Solved – Predict after using Box Cox Transformation

data transformationgeneralized linear modelmultiple regressionpredictive-models

I am doing a Multiple Linear Regression on a data set where:
The response variable is continuous
One of the explanatory variables is continuous and the rest are binary(categorical) 1 if it is there 0 if it is not.

I did the Multiple linear regression on my data and found that it had non constant variance so I used Box Cox transformation.

The Box Cox transformation seemed to have worked very well. It had good residual vs. fitted values plots, residuals with a normal distibution and good r-squared and adjusted r-squared values.

The data I did the Box Cox transformation on was a training set. I now need to perform a model validation on the test set. I am using R to do my calculations. When I use the predict function in R the predicted values will be in the transformed state.

I would also like to use the cv.lm function in R which performs a cross validation using a given model and a data set. When I used this I am not quite sure which data set to use. The original or the transformed. Information on cv.lm can be found here http://www.statmethods.net/stats/regression.html and http://www.inside-r.org/packages/cran/DAAG/docs/CVlm

My questions are:

  1. Once I have the predicted values can I just use the inverse of the Box Cox to get my values back to original?

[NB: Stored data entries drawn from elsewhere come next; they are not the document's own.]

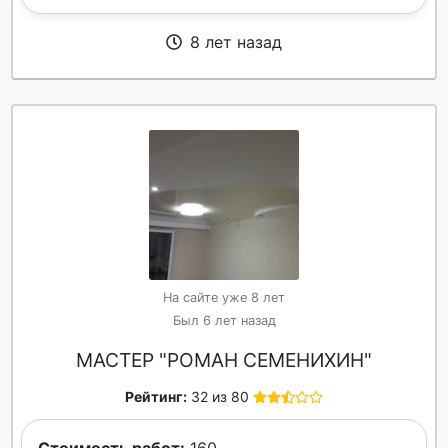
8 лет назад
На сайте уже 8 лет
Был 6 лет назад
МАСТЕР "РОМАН СЕМЕНИХИН"
Рейтинг:
32 из 80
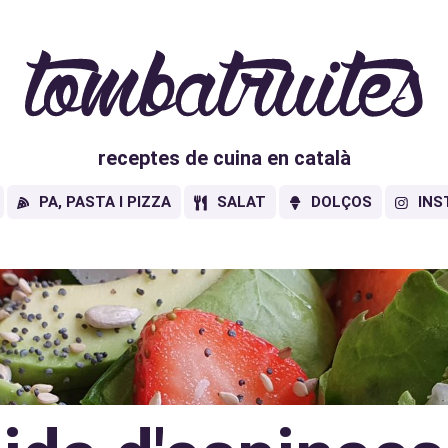
receptes de cuina en català
PA, PASTA I PIZZA
SALAT
DOLÇOS
INS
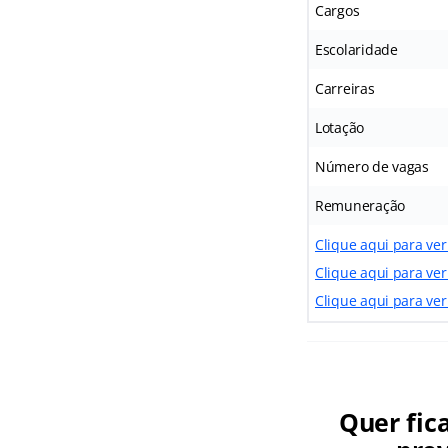
Cargos
Escolaridade
Carreiras
Lotação
Número de vagas
Remuneração
Clique aqui para ver 
Clique aqui para ver
Clique aqui para ver
Quer fic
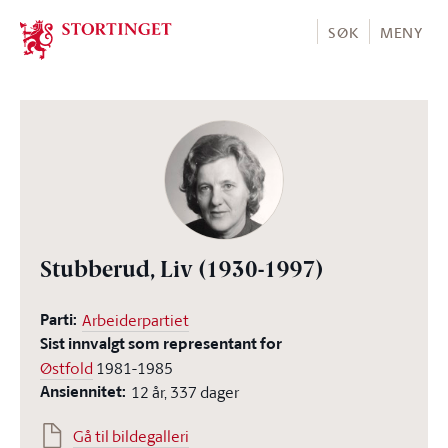
Stortinget.no
SØK
MENY
Stubberud, Liv
(1930-1997)
Parti:
Arbeiderpartiet
Sist innvalgt som representant for
Østfold
1981-1985
Ansiennitet:
12 år, 337 dager
Gå til bildegalleri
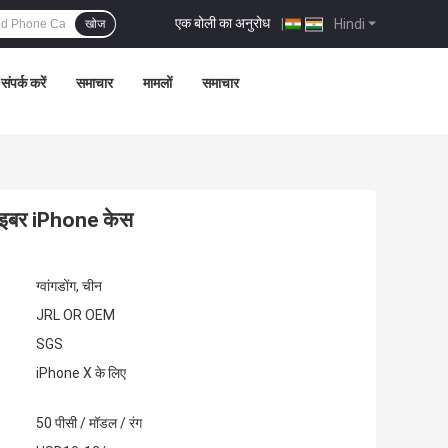
एक बोली का अनुरोध
|
Hindi
खोज
संपर्क करें
समाचार
मामलों
समाचार
ाइबर iPhone केस
ग्वांगडोंग, चीन
JRL OR OEM
SGS
iPhone X के लिए
50 पीसी / मॉडल / रंग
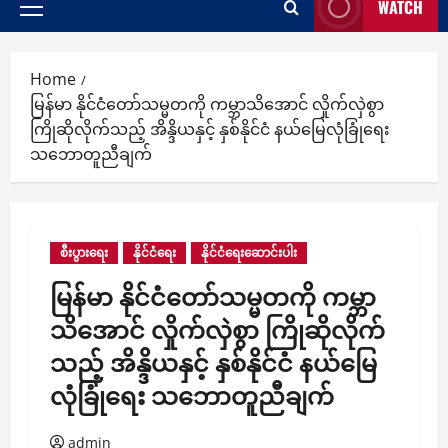
WATCH
Primary
Menu
Home
မြန်မာ နိုင်ငံတော်သမ္မတကို ကမ္ဘာသိအောင် လှိုက်လှဲစွာ
ကြိုဆိုလိုက်သည့် အိန္ဒိယနှင့် နှစ်နိုင်ငံ နယ်မြေလုံခြုံရေး
သဘောတူညီချက်
စီးပွားရေး
နိုင်ငံရေး
နိုင်ငံရေးဆောင်းပါး
မြန်မာ နိုင်ငံတော်သမ္မတကို ကမ္ဘာ
သိအောင် လှိုက်လှဲစွာ ကြိုဆိုလိုက်
သည့် အိန္ဒိယနှင့် နှစ်နိုင်ငံ နယ်မြေ
လုံခြုံရေး သဘောတူညီချက်
admin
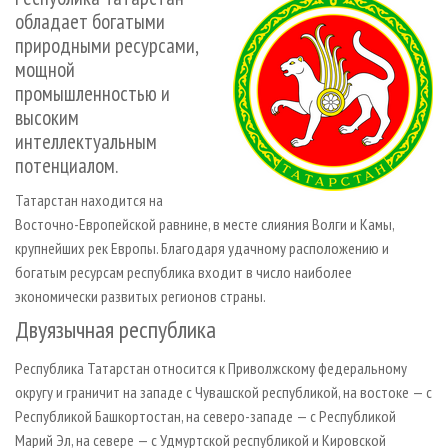
СУШКА ДРЕВЕСИНЫ
ПЕРСОНЫ
КОНТАКТЫ
РЕКЛАМА
обладает богатыми
природными ресурсами,
ПРОИЗВОДСТВО ДРЕВЕСНЫХ ПЛИТ
МОБИЛЬНЫЕ ВЫСТАВКИ
РЕКЛАМА НА САЙТЕ
мощной
ДЕРЕВЯННОЕ ДОМОСТРОЕНИЕ
ОФИЦИАЛЬНЫЕ ДЕЛЕГАЦИИ
промышленностью и
ПРОИЗВОДСТВО МЕБЕЛИ
ПРИОРИТЕТНЫЕ ИНВЕСТПРОЕКТЫ
высоким
интеллектуальным
БИОЭНЕРГЕТИКА
RUSSIAN FORESTRY REVIEW
потенциалом.
ЦБП
ГАЗЕТА ЛЕСПРОМФОРУМ
Татарстан находится на
ИНСТРУМЕНТ И МАТЕРИАЛЫ
БИБЛИОТЕКА СПЕЦИАЛИСТА
Восточно-Европейской равнине, в месте слияния Волги и Камы,
крупнейших рек Европы. Благодаря удачному расположению и
богатым ресурсам республика входит в число наиболее
экономически развитых регионов страны.
Двуязычная республика
Республика Татарстан относится к Приволжскому федеральному
округу и граничит на западе с Чувашской республикой, на востоке — с
Республикой Башкортостан, на северо-западе — с Республикой
Марий Эл, на севере — с Удмуртской республикой и Кировской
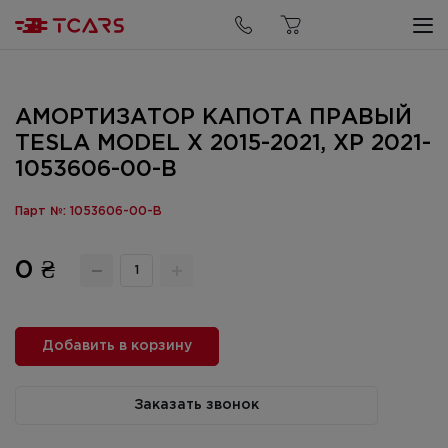
АМОРТИЗАТОР КАПОТА ПРАВЫЙ
TESLA MODEL X 2015-2021, XP 2021-
1053606-00-B
Парт №: 1053606-00-B
0 ₴
Добавить в корзину
Заказать звонок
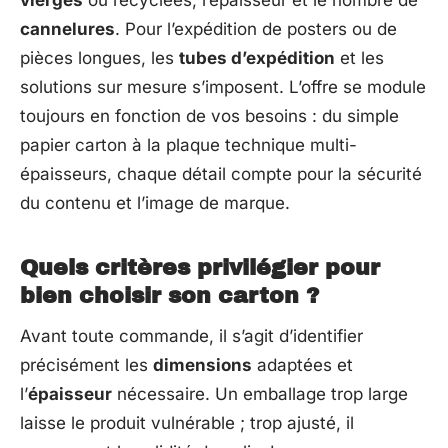
vierges
ou recyclées, l’épaisseur et le nombre de
cannelures
. Pour l’expédition de posters ou de
pièces longues, les
tubes d’expédition
et les
solutions sur mesure s’imposent. L’offre se module
toujours en fonction de vos besoins : du simple
papier carton à la plaque technique multi-
épaisseurs, chaque détail compte pour la sécurité
du contenu et l’image de marque.
Quels critères privilégier pour
bien choisir son carton ?
Avant toute commande, il s’agit d’identifier
précisément les
dimensions
adaptées et
l’
épaisseur
nécessaire. Un emballage trop large
laisse le produit vulnérable ; trop ajusté, il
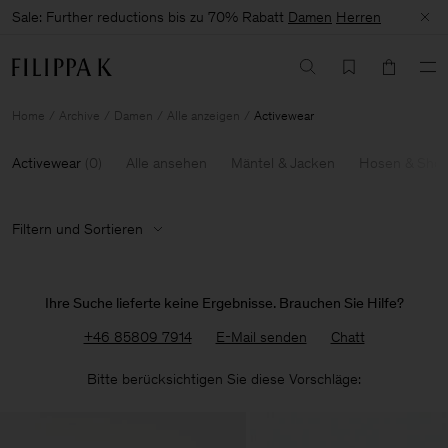
Sale: Further reductions bis zu 70% Rabatt
Damen
Herren
Home
Archive
Damen
Alle anzeigen
Activewear
Activewear
(
0
)
Alle ansehen
Mäntel & Jacken
Hosen & Shor
Filtern und Sortieren
Ihre Suche lieferte keine Ergebnisse. Brauchen Sie Hilfe?
+46 85809 7914
E-Mail senden
Chatt
Bitte berücksichtigen Sie diese Vorschläge:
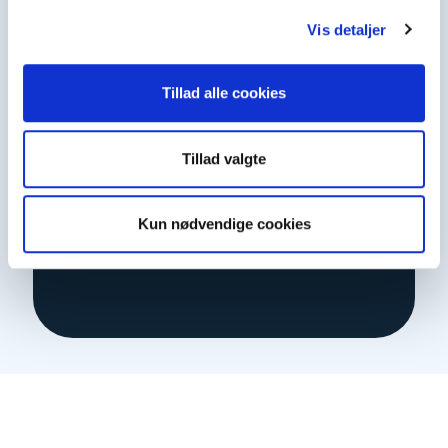
Vis detaljer
Allamik oqaaseqarusuppit?”
Tillad alle cookies
Tillad valgte
Kun nødvendige cookies
ATTAVIGINEQARIT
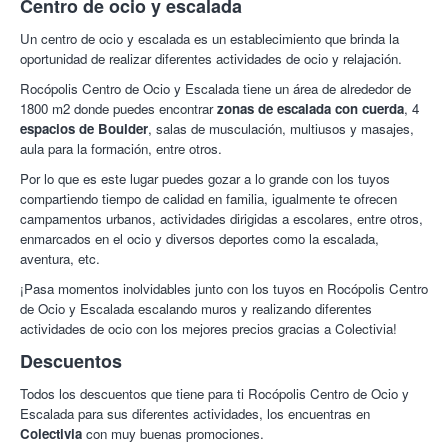
Centro de ocio y escalada
Un centro de ocio y escalada es un establecimiento que brinda la
oportunidad de realizar diferentes actividades de ocio y relajación.
Rocópolis Centro de Ocio y Escalada tiene un área de alrededor de
1800 m2 donde puedes encontrar
zonas de escalada con cuerda
, 4
espacios de Boulder
, salas de musculación, multiusos y masajes,
aula para la formación, entre otros.
Por lo que es este lugar puedes gozar a lo grande con los tuyos
compartiendo tiempo de calidad en familia, igualmente te ofrecen
campamentos urbanos, actividades dirigidas a escolares, entre otros,
enmarcados en el ocio y diversos deportes como la escalada,
aventura, etc.
¡Pasa momentos inolvidables junto con los tuyos en Rocópolis Centro
de Ocio y Escalada escalando muros y realizando diferentes
actividades de ocio con los mejores precios gracias a Colectivia!
Descuentos
Todos los descuentos que tiene para ti Rocópolis Centro de Ocio y
Escalada para sus diferentes actividades, los encuentras en
Colectivia
con muy buenas promociones.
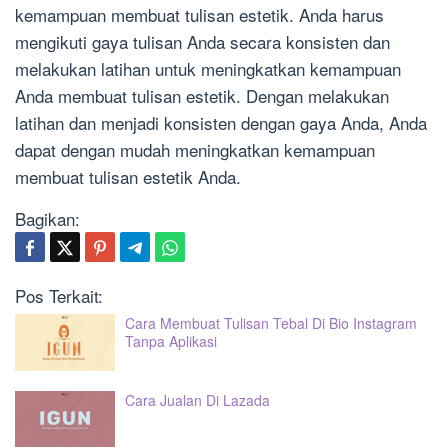
kemampuan membuat tulisan estetik. Anda harus
mengikuti gaya tulisan Anda secara konsisten dan
melakukan latihan untuk meningkatkan kemampuan
Anda membuat tulisan estetik. Dengan melakukan
latihan dan menjadi konsisten dengan gaya Anda, Anda
dapat dengan mudah meningkatkan kemampuan
membuat tulisan estetik Anda.
Bagikan:
Pos Terkait:
Cara Membuat Tulisan Tebal Di Bio Instagram
Tanpa Aplikasi
Cara Jualan Di Lazada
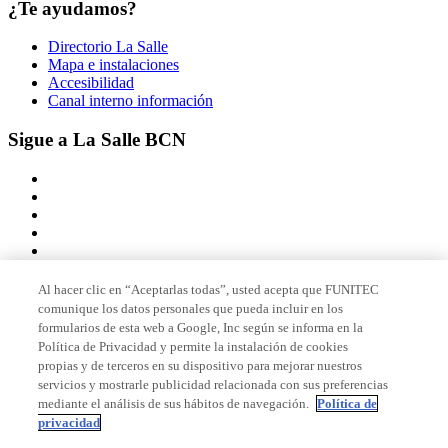
¿Te ayudamos?
Directorio La Salle
Mapa e instalaciones
Accesibilidad
Canal interno información
Sigue a La Salle BCN
Al hacer clic en “Aceptarlas todas”, usted acepta que FUNITEC
comunique los datos personales que pueda incluir en los
Miembro de
formularios de esta web a Google, Inc según se informa en la
Política de Privacidad y permite la instalación de cookies
propias y de terceros en su dispositivo para mejorar nuestros
servicios y mostrarle publicidad relacionada con sus preferencias
Acreditaciones
mediante el análisis de sus hábitos de navegación.
Política de
privacidad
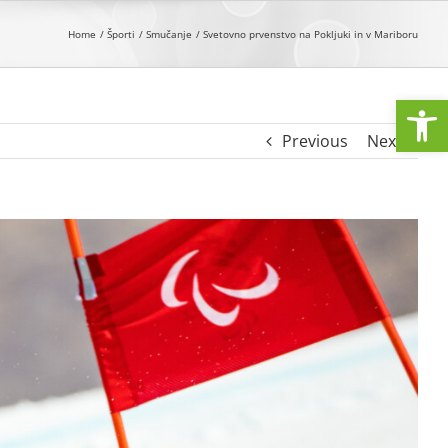
Home
Športi
Smučanje
Svetovno prvenstvo na Pokljuki in v Mariboru
Open
Previous
Next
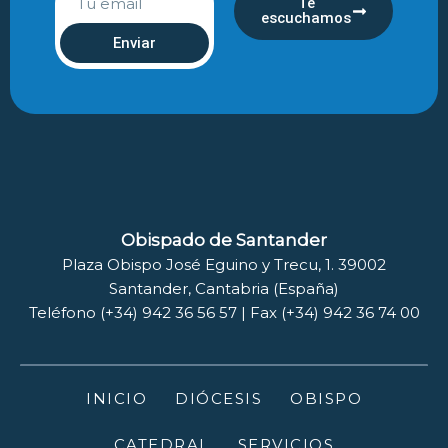
Te
escuchamos
Enviar
Obispado de Santander
Plaza Obispo José Eguino y Trecu, 1. 39002
Santander, Cantabria (España)
Teléfono (+34) 942 36 56 57 | Fax (+34) 942 36 74 00
INICIO
DIÓCESIS
OBISPO
CATEDRAL
SERVICIOS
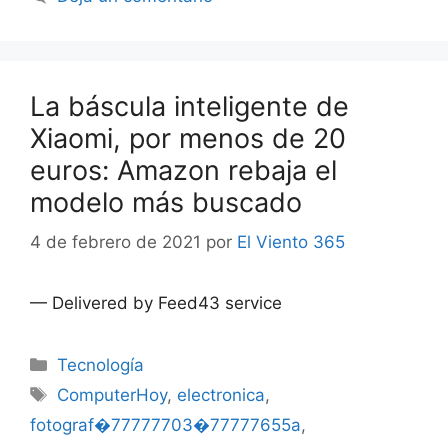
La báscula inteligente de
Xiaomi, por menos de 20
euros: Amazon rebaja el
modelo más buscado
4 de febrero de 2021
por
El Viento 365
— Delivered by Feed43 service
Categorías
Tecnología
Etiquetas
ComputerHoy
,
electronica
,
fotograf�77777703�77777655a
,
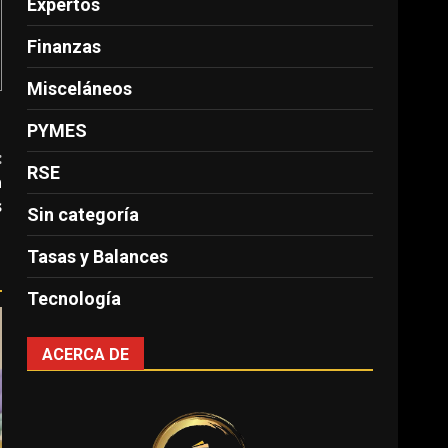
Expertos
Finanzas
Misceláneos
PYMES
:
RSE
a
s
Sin categoría
Tasas y Balances
Tecnología
ACERCA DE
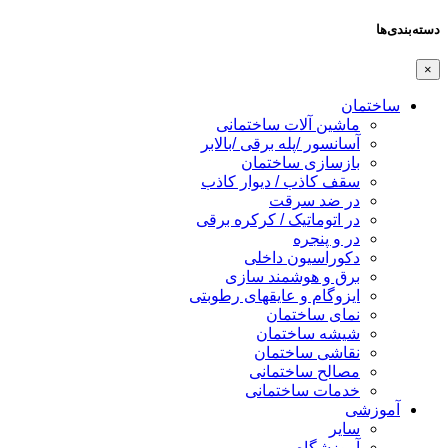
دسته‌بندی‌ها
×
ساختمان
ماشین آلات ساختمانی
آسانسور /پله برقی /بالابر
بازسازی ساختمان
سقف کاذب / دیوار کاذب
در ضد سرقت
در اتوماتیک / کرکره برقی
در و پنجره
دکوراسیون داخلی
برق و هوشمند سازی
ایزوگام و عایقهای رطوبتی
نمای ساختمان
شیشه ساختمان
نقاشی ساختمان
مصالح ساختمانی
خدمات ساختمانی
آموزشی
سایر
آموزشگاه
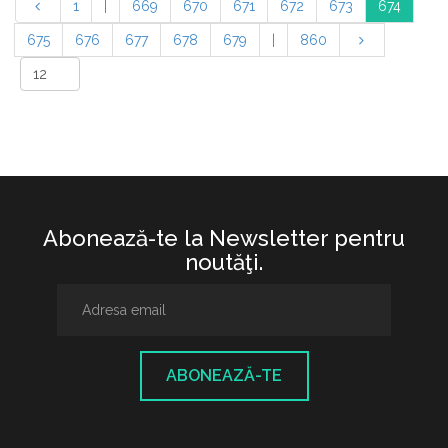
1
|
669
670
671
672
673
674
675
676
677
678
679
|
860
Abonează-te la Newsletter pentru
noutăţi.
ABONEAZĂ-TE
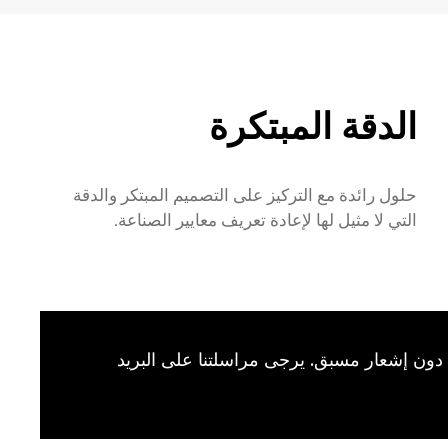
الدقة المبتكرة
حلول رائدة مع التركيز على التصميم المبتكر والدقة
التي لا مثيل لها لإعادة تعريف معايير الصناعة.
 دون إشعار مسبق. يرجى مراسلتنا على البريد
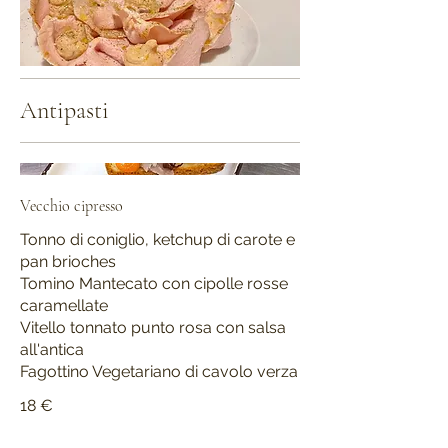
Antipasti
Vecchio cipresso
Tonno di coniglio, ketchup di carote e
pan brioches
Tomino Mantecato con cipolle rosse
caramellate
Vitello tonnato punto rosa con salsa
all'antica
Fagottino Vegetariano di cavolo verza
18 €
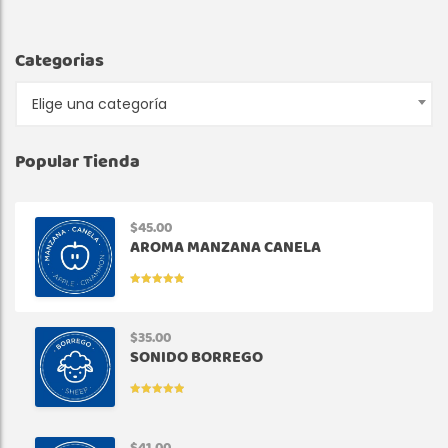
Categorias
Elige una categoría
Popular Tienda
$
45.00
AROMA MANZANA CANELA
VALORADO
EN
5.00
DE
5
$
35.00
SONIDO BORREGO
VALORADO
EN
5.00
DE
5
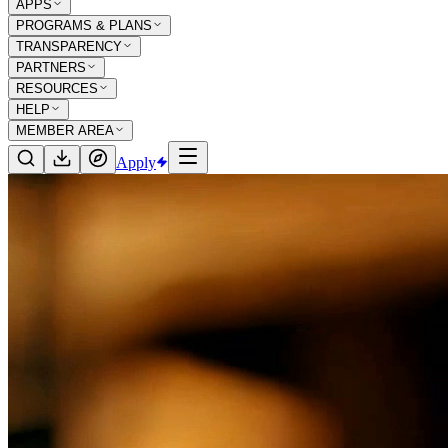
APPS
PROGRAMS & PLANS
TRANSPARENCY
PARTNERS
RESOURCES
HELP
MEMBER AREA
Apply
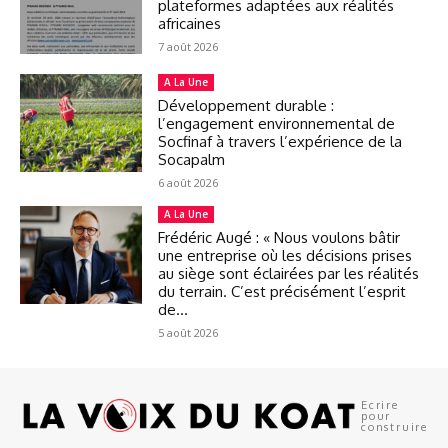
plateformes adaptées aux réalités
africaines
7 août 2026
A La Une
Développement durable :
l’engagement environnemental de
Socfinaf à travers l’expérience de la
Socapalm
6 août 2026
A La Une
Frédéric Augé : « Nous voulons bâtir
une entreprise où les décisions prises
au siège sont éclairées par les réalités
du terrain. C’est précisément l’esprit
de...
5 août 2026
Ecrire
pour
construire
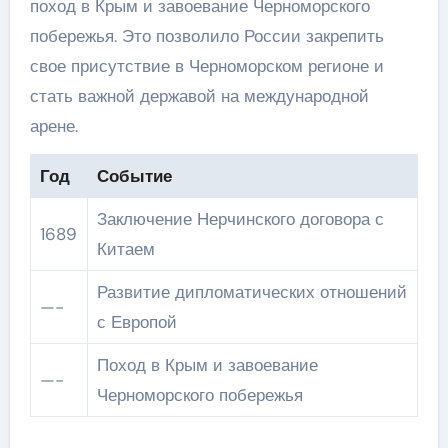
поход в Крым и завоевание Черноморского
побережья. Это позволило России закрепить
свое присутствие в Черноморском регионе и
стать важной державой на международной
арене.
Год
Событие
Заключение Нерчинского договора с
1689
Китаем
Развитие дипломатических отношений
—-
с Европой
Поход в Крым и завоевание
—-
Черноморского побережья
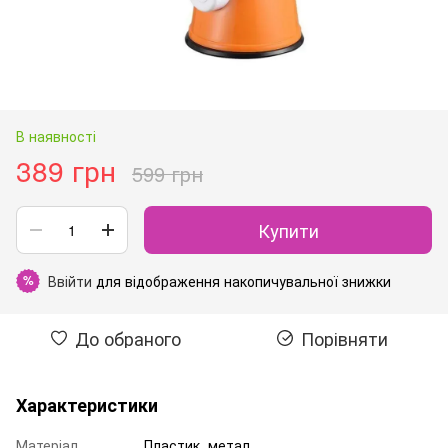
В наявності
389 грн
599 грн
Купити
Ввійти
для відображення накопичувальної знижки
%
До обраного
Порівняти
Характеристики
Матеріал
Пластик, метал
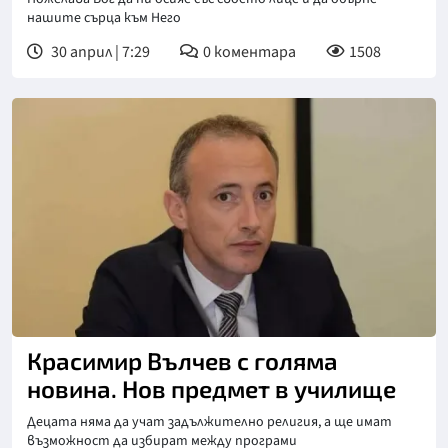
нашите сърца към Него
30 април | 7:29
0
коментара
1508
Красимир Вълчев с голяма
новина. Нов предмет в училище
Децата няма да учат задължително религия, а ще имат
възможност да избират между програми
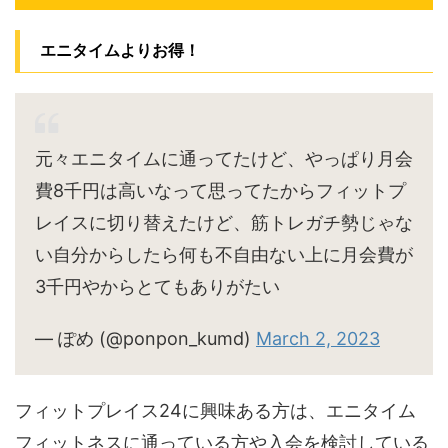
エニタイムよりお得！
元々エニタイムに通ってたけど、やっぱり月会
費8千円は高いなって思ってたからフィットプ
レイスに切り替えたけど、筋トレガチ勢じゃな
い自分からしたら何も不自由ない上に月会費が
3千円やからとてもありがたい
— ぽめ (@ponpon_kumd)
March 2, 2023
フィットプレイス24に興味ある方は、エニタイム
フィットネスに通っている方や入会を検討している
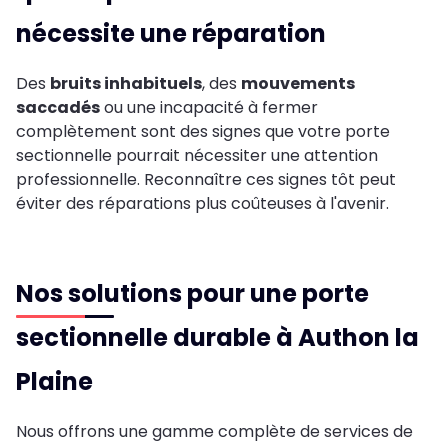
nécessite une réparation
Des
bruits inhabituels
, des
mouvements
saccadés
ou une incapacité à fermer
complètement sont des signes que votre porte
sectionnelle pourrait nécessiter une attention
professionnelle. Reconnaître ces signes tôt peut
éviter des réparations plus coûteuses à l'avenir.
Nos solutions pour une porte
sectionnelle durable à Authon la
Plaine
Nous offrons une gamme complète de services de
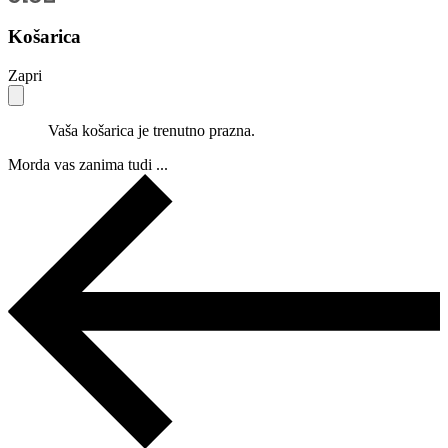
Košarica
Zapri
Vaša košarica je trenutno prazna.
Morda vas zanima tudi ...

  2. If not how do I proceed from here to make sense of my model? I have looked a lot of places online and would really like some insight or expertise in this.

Thanks in advance.

Best Answer

It's common to think of two very different goals when fitting statistical models: inference and prediction. It seems like you might be confusing the two.

The most common use of the Box-Cox transformation is to make the residuals "better behaved"; that is, iid Normal(0, $\sigma^2 I$). If the residuals conform to this assumption after the transformation then the hypothesis tests (namely the F-test and t-tests) that one might like to perform to assess the significance of the estimated regression parameters are valid. To be clear, without the iid Normal(0, $\sigma^2 I$) assumption, the hypothesis tests are invalid. This is what I mean by inference.

Prediction, on the other hand, does not require such assumptions. You merely fit your model on the training data and predict on the holdout data.

So it really just depends on your goal. If you're only trying to make good predictions there's no need to fiddle with Box-Cox. But if your interested in statistical significance, it's useful to consider it. If your goal is to do both then there's no reason you can't use the inverse of the transformation on your predictions.